People seem to think that puppies come pre-programmed understanding what a leash and collar are, how to respond to them, and how to walk on leash. ALL of tgar must be taught. So puppies catch on faster than others, and especislly if the human they are attached to is more experienced in teaching them. But continuing to do the same thing snd expect different results is… unlikely at best. You are right that you BOTH need training. Get yourself a good, positive trainer to teach you how to teach HIM to walk on leash properly. The longer you let this go, the harder it becomes to fix.


----------



## skubler (6 mo ago)

When I got Maggie, who is now 3 years, I would treat her first for even sniffing the collar. Continuing to treat her all the way through just wearing the collar for a minute. Eventually, but didn’t take long, we worked up to her just dragging the leash around the house. I think that really helped transition her to walking on it. She gets very excited when she sees her leash now. Even when I ask her, do you want to go for a walk, she runs over to where her leash is hanging and nudges it with her nose. It is so cute.


----------



## krandall (Jun 11, 2009)

skubler said:


> When I got Maggie, who is now 3 years, I would treat her first for even sniffing the collar. Continuing to treat her all the way through just wearing the collar for a minute. Eventually, but didn’t take long, we worked up to her just dragging the leash around the house. I think that really helped transition her to walking on it. She gets very excited when she sees her leash now. Even when I ask her, do you want to go for a walk, she runs over to where her leash is hanging and nudges it with her nose. It is so cute.

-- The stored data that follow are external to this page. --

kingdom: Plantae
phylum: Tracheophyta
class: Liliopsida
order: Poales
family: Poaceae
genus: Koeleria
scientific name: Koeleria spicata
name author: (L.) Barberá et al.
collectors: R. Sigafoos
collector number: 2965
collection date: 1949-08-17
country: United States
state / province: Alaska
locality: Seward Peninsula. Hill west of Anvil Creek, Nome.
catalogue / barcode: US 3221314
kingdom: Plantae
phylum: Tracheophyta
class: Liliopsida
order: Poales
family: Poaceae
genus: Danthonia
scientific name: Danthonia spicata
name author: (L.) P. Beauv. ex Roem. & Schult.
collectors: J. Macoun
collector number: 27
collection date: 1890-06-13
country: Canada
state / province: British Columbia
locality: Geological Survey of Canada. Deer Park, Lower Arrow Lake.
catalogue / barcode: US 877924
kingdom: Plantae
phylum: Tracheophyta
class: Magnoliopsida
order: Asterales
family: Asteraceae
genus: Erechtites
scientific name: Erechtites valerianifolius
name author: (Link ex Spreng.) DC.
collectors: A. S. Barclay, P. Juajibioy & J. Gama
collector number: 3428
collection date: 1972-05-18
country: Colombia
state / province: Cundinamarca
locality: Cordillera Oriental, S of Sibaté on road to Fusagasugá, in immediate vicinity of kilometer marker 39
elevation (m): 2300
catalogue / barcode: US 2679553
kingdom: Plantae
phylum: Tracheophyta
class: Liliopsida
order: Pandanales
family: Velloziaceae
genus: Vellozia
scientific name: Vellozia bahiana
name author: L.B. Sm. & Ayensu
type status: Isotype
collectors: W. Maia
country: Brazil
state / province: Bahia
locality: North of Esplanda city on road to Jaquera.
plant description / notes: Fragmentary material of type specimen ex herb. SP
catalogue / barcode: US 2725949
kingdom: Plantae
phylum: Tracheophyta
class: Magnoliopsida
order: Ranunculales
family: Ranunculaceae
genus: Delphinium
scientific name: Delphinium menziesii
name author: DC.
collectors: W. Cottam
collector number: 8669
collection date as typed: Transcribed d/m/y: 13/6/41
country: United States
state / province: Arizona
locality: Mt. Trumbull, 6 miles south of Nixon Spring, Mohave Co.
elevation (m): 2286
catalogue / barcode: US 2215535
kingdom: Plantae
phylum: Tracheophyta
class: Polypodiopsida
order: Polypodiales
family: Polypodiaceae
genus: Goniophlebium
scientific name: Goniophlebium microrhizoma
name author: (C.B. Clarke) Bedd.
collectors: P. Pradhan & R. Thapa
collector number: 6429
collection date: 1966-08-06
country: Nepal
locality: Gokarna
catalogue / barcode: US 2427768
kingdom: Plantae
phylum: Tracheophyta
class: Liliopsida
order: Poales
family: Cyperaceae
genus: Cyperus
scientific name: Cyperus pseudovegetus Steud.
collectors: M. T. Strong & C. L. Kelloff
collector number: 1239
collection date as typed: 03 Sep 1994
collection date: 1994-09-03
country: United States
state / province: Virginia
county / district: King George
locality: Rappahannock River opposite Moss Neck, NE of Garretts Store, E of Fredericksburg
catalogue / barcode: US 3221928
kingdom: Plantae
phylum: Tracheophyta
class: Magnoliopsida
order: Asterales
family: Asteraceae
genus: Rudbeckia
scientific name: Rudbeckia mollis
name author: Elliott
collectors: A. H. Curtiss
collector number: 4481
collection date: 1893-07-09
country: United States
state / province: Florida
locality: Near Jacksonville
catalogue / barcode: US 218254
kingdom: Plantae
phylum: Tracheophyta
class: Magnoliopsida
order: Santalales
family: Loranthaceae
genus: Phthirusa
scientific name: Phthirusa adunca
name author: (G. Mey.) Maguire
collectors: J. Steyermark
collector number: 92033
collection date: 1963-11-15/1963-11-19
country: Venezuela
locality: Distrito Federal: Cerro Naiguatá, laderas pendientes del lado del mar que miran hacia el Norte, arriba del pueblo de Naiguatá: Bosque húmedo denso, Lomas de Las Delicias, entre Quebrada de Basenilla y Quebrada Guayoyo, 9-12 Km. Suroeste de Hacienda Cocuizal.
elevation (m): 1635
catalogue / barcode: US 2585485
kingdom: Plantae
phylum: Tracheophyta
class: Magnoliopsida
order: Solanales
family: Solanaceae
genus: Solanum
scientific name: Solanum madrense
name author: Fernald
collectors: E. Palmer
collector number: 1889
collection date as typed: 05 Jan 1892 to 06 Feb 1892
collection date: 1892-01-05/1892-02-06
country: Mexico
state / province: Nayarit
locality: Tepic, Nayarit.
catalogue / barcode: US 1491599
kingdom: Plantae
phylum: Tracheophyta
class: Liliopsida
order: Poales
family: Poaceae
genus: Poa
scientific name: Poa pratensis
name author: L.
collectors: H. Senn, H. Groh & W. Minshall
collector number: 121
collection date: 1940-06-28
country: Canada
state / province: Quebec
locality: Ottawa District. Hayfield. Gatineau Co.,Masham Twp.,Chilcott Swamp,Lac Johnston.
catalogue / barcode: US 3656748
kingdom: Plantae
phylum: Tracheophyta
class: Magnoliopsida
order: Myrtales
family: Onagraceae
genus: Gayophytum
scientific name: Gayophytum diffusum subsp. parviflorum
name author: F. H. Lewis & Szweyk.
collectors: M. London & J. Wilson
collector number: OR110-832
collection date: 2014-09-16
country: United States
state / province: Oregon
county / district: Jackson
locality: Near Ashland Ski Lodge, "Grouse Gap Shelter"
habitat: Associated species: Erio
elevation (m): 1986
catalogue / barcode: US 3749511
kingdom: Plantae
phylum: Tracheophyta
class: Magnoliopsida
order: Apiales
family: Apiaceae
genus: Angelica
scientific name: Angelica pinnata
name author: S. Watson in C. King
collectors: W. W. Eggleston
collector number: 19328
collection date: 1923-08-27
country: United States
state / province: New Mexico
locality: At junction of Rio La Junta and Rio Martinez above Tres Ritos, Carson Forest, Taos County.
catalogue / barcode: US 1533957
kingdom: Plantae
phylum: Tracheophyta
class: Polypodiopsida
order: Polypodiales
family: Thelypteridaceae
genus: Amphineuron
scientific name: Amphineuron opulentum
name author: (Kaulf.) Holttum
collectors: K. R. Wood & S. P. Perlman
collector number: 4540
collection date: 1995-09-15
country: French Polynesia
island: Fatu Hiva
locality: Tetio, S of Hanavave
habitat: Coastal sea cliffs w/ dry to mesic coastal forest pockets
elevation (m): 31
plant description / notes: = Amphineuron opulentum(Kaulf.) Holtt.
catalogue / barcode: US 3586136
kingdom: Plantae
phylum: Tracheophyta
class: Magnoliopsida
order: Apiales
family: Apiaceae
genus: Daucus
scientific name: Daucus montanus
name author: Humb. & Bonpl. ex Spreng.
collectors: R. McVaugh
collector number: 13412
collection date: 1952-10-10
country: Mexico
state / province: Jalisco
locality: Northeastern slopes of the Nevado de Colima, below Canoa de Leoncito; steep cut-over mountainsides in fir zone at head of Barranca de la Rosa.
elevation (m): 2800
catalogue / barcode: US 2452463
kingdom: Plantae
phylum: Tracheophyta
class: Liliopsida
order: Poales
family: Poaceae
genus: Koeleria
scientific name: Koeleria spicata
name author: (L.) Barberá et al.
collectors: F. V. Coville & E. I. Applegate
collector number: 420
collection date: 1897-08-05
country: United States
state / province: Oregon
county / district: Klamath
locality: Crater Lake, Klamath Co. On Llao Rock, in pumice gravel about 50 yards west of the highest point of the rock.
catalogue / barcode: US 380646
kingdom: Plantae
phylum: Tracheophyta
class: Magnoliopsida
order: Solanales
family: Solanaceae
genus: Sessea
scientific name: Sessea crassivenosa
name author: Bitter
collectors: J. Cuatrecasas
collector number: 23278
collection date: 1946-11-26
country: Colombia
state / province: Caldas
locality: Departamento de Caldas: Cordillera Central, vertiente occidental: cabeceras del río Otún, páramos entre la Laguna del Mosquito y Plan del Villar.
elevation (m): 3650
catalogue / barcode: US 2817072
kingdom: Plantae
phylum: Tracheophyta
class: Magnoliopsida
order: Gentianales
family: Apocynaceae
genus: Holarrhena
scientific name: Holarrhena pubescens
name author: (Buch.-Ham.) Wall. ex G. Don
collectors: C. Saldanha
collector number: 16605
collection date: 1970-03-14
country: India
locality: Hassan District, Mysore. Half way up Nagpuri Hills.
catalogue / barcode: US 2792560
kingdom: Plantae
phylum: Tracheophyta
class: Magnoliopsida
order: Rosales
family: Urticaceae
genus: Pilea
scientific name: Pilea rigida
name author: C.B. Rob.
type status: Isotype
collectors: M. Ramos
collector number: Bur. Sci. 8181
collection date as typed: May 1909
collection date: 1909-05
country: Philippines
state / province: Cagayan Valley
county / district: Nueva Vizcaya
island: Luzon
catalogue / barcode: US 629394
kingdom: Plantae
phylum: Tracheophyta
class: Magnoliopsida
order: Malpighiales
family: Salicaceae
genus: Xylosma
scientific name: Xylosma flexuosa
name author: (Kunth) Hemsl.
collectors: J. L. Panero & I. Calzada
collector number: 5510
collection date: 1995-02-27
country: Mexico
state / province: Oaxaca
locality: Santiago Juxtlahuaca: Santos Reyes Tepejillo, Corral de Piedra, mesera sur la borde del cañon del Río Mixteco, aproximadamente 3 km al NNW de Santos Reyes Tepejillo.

That is an excellent way to start! Then follow the puppy around HOLDING the leash, but do not pull on it. Then start encouraging the puppy to follow you by calling "pup, pup, pup and gently clapping your hands and walking backwards, still holding the leash, so the puppy comes with you. The leash should be thought of as an "emergency break", not a "steering wheel". The puppy/dog should stay with you because he has been trained to do so, NOT because you are pulling him along on the leash...

Here is Ducky at 5 months practicing in the driveway. You can see I don't TOUCH the leash. He is dragging it so that if he were to TRY to dart off, I could step on it and keep him from leaving. But he is learning to stay with me FIRST, BEFORE I use the leash to "walk" him.






Then here the is at about 11 months. Here he doesn't need a leash even as a "safety tool". In fact, I am purposely sending him away from me with thrown cookies to strengthen his drive to get back to me, and not only get back "near" me but into proper hell position" on my left side. Which he shows he understands clearly! 






Now, for a pet dog, you don't need this exactness of position, of course, but if you have a dog who understands that he needs to stay NEAR you, and going in the same direction at all times, the leash then becomes the emergency brake it should be, and stops being a "steering wheel". You shouldn't be dragging your dog and your dog shouldn't be dragging you. But first you need to teach the dance. And that is done, not out on the street or sidewalk, but a few steps at a time, day after day, in a quiet, non-distracting setting. JUST like dancing, you learn the individual steps before you learn the dance.


----------



## skubler (6 mo ago)

krandall said:


> That is an excellent way to start! Then follow the puppy around HOLDING the leash, but do not pull on it. Then start encouraging the puppy to follow you by calling "pup, pup, pup and gently clapping your hands and walking backwards, still holding the leash, so the puppy comes with you. The leash should be thought of as an "emergency break", not a "steering wheel". The puppy/dog should stay with you because he has been trained to do so, NOT because you are pulling him along on the leash...
> 
> Here is Ducky at 5 months practicing in the driveway. You can see I don't TOUCH the leash. He is dragging it so that if he were to TRY to dart off, I could step on it and keep him from leaving. But he is learning to stay with me FIRST, BEFORE I use the leash to "walk" him.
> 
> ...


I had already watched your videos last month and thought to myself, I was on the right track 3 years ago when working with Maggie. I must say watching you and having the puppy culture videos has really built up my confidence 😄😁


----------



## skubler (6 mo ago)

skubler said:


> I had already watched your videos last month and thought to myself, I was on the right track 3 years ago when working with Maggie. I must say watching you and having the puppy culture videos has really built up my confidence 😄😁


By the way, we go to get the new pup tomorrow! I don’t think I’ll sleep much tonight, haha.


----------